I hope you heal from all the things your family denied happening to you.
To those who've felt unlovable:
This is often a painful aftermath of not having support when you needed it most. I hope you find ways to love all parts of you, but especially the parts that felt rejected or like they they didn't belong.
Be kind to people-pleasers. Many of them were taught the only way to be accepted was to give others what they want without getting anything back. They were taught this by people that were supposed to keep them safe and teach them about love. Seriously, be kind.
There are people that would rather lose you than be honest about what they’ve done to you. Let them go.
A haunted house for people with cPTSD, but it's just a room full of people saying "Everything happens for a reason."
cPTSD is a result of not having the freedom (or access) to acknowledge and process trauma. The complex part is because the trauma was ongoing. PTSD represents specific traumatic memories. Complex PTSD presents those memories and experiences having no end.

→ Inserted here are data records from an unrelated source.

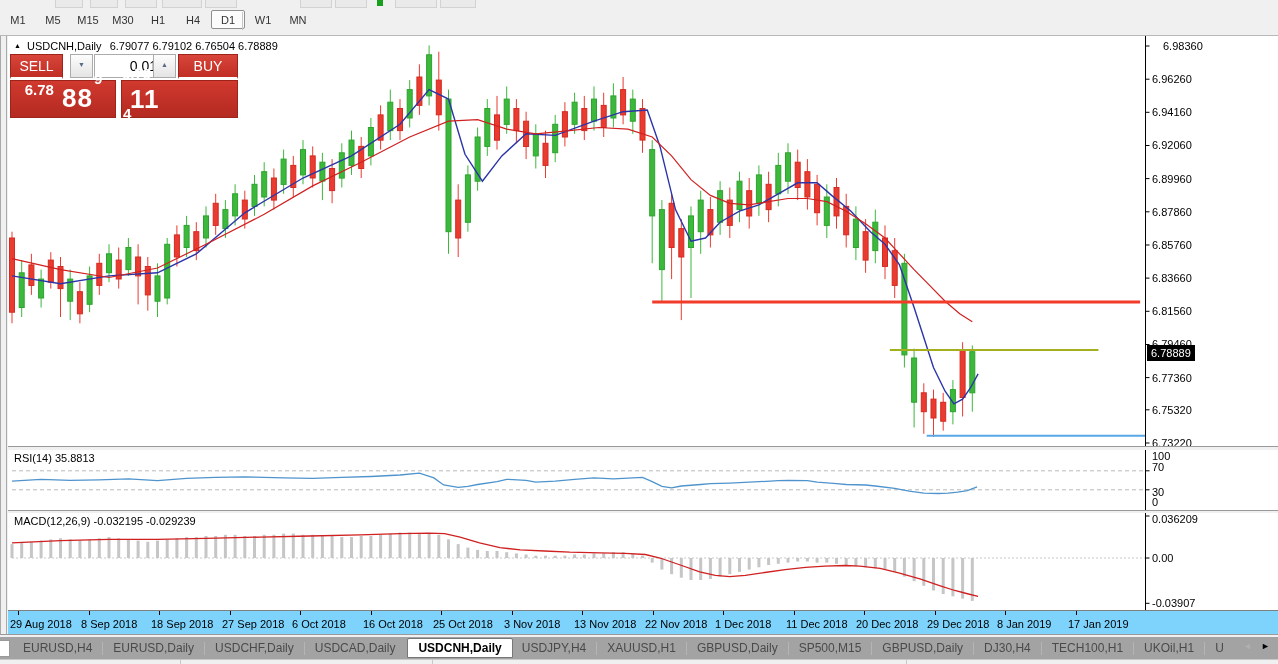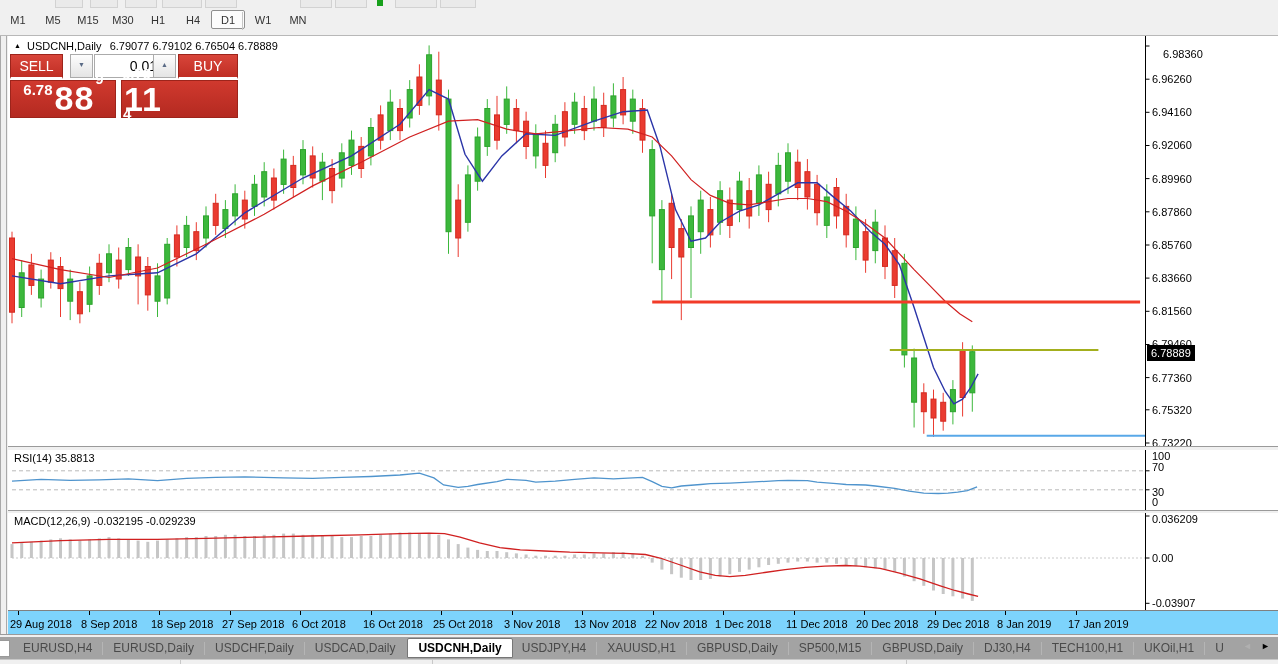--- a/index.html
+++ b/index.html
@@ -309,7 +309,7 @@
     </div>
 
     <div id="price-axis">
-        <div class="axlbl" style="left: 1144px; top: 12px; padding-left: 11px;">6.98360</div>
+        <div class="axlbl" style="left: 1144px; top: 4px; padding-left: 11px;">6.98360</div>
         <div class="axlbl" style="left: 1144px; top: 37px;">6.96260</div>
         <div class="axlbl" style="left: 1144px; top: 70px;">6.94160</div>
         <div class="axlbl" style="left: 1144px; top: 103px;">6.92060</div>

Abuse survivors are heavily triggered by dishonest people. When you’ve sacrificed your time and security in order to figure out the truth, people who lack truth will feel like they’re pulling you back to your darkest days.
“Family is everything.”
No, healing is. And if the family is who caused the trauma, they don’t always get to participate in the healing.
An enabler will listen to you share the most harmful things someone has done to you, and then tell you you’re misunderstanding what happened. When I say enablers are just as dangerous as perpetrators, this is what I’m talking about.
We’re too quick to tell a traumatized person that it’s their responsibility to heal without considering what has been taken from them.
When a person chooses their dysfunction and denial over a healthy connection, they’re helping you make choices too.